EXERCISE GOAL: Each entry below is to be written out exactly, and the pictures are to be left out.

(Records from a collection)
□ □ □ □ □ □ □

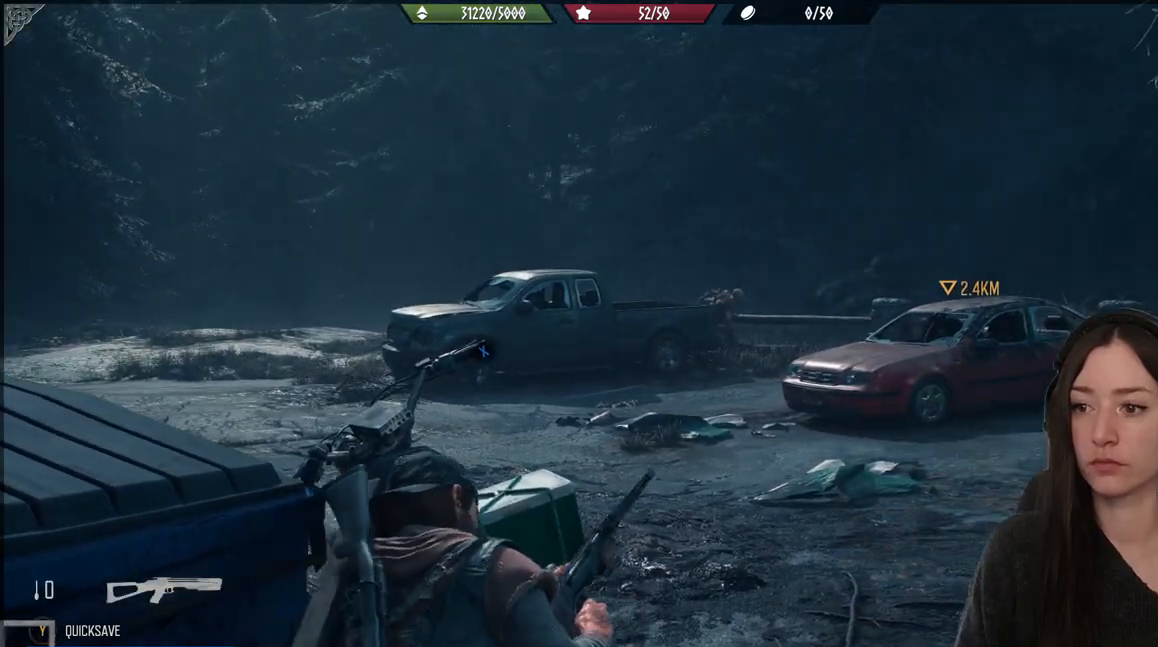
{"buttons": [], "left_stick": "up", "right_stick": "center", "events": []}
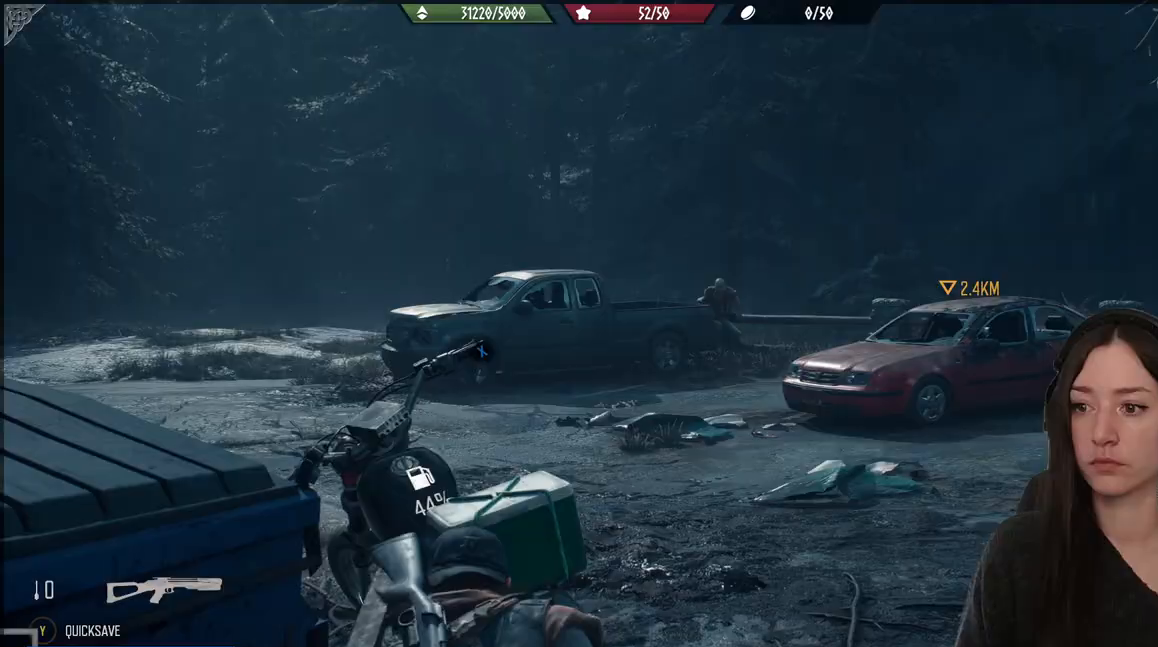
{"buttons": [], "left_stick": "right", "right_stick": "center", "events": [[83, "right_stick", "right"], [183, "left_stick", "center"], [267, "left_stick", "up"], [283, "right_stick", "center"], [433, "left_stick", "right"]]}
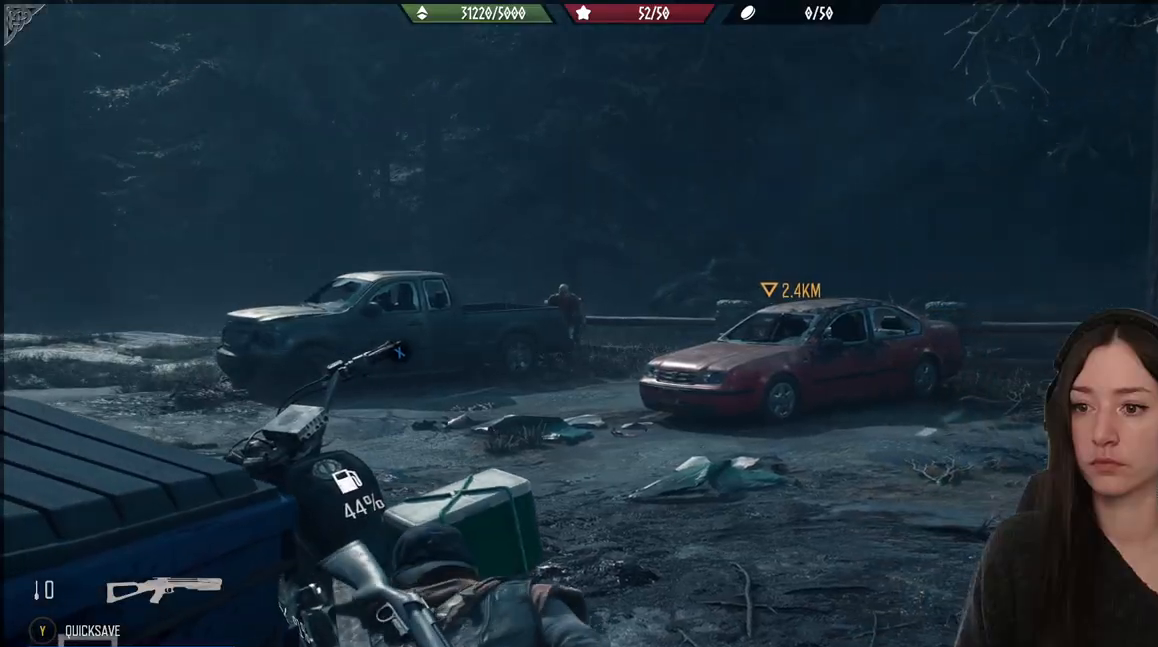
{"buttons": ["L2"], "left_stick": "up-right", "right_stick": "center", "events": [[117, "right_stick", "left"], [167, "left_stick", "up-right"], [300, "right_stick", "center"], [383, "L2", "down"]]}
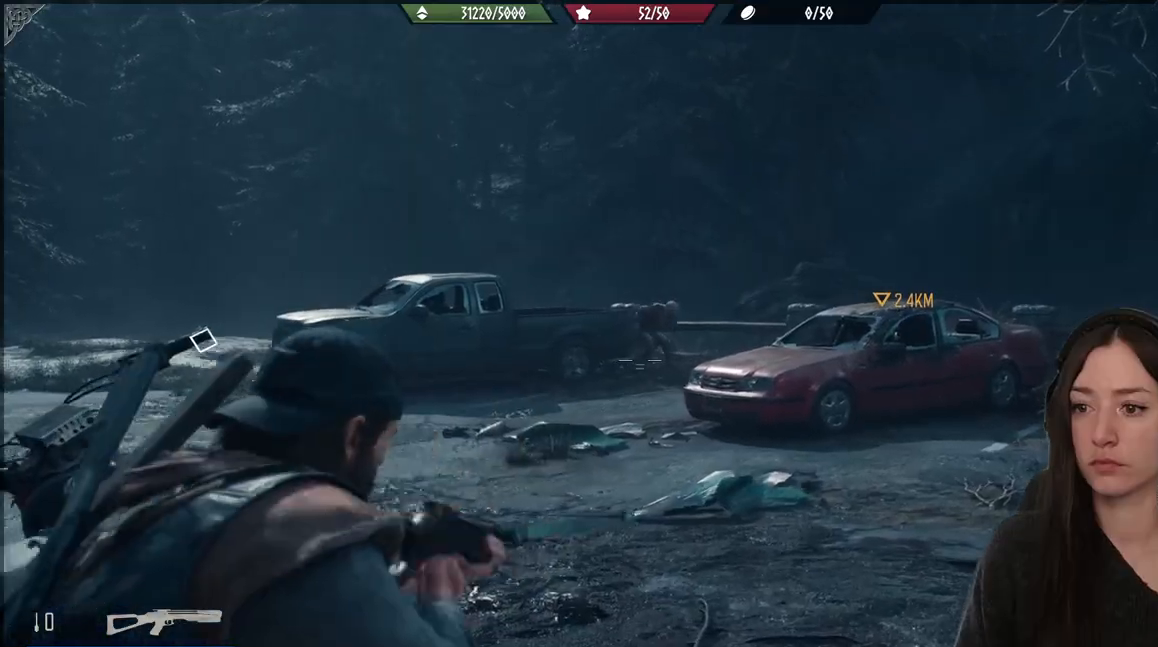
{"buttons": ["L2"], "left_stick": "center", "right_stick": "up", "events": [[117, "left_stick", "center"], [200, "right_stick", "up"]]}
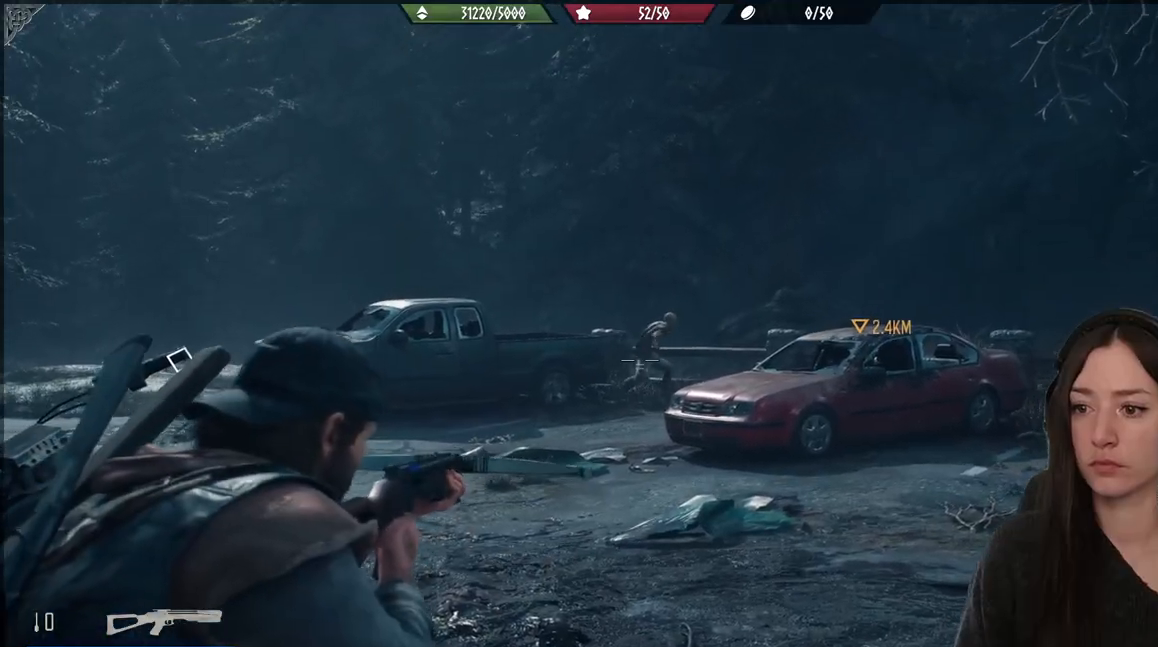
{"buttons": ["L2"], "left_stick": "center", "right_stick": "up-right", "events": [[317, "right_stick", "up-right"]]}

□ □ □ □ □ □ □

EXERCISE SOLUTION:
{"buttons": [], "left_stick": "up", "right_stick": "center", "events": []}
{"buttons": [], "left_stick": "right", "right_stick": "center", "events": [[83, "right_stick", "right"], [183, "left_stick", "center"], [267, "left_stick", "up"], [283, "right_stick", "center"], [433, "left_stick", "right"]]}
{"buttons": ["L2"], "left_stick": "up-right", "right_stick": "center", "events": [[117, "right_stick", "left"], [167, "left_stick", "up-right"], [300, "right_stick", "center"], [383, "L2", "down"]]}
{"buttons": ["L2"], "left_stick": "center", "right_stick": "up", "events": [[117, "left_stick", "center"], [200, "right_stick", "up"]]}
{"buttons": ["L2"], "left_stick": "center", "right_stick": "up-right", "events": [[317, "right_stick", "up-right"]]}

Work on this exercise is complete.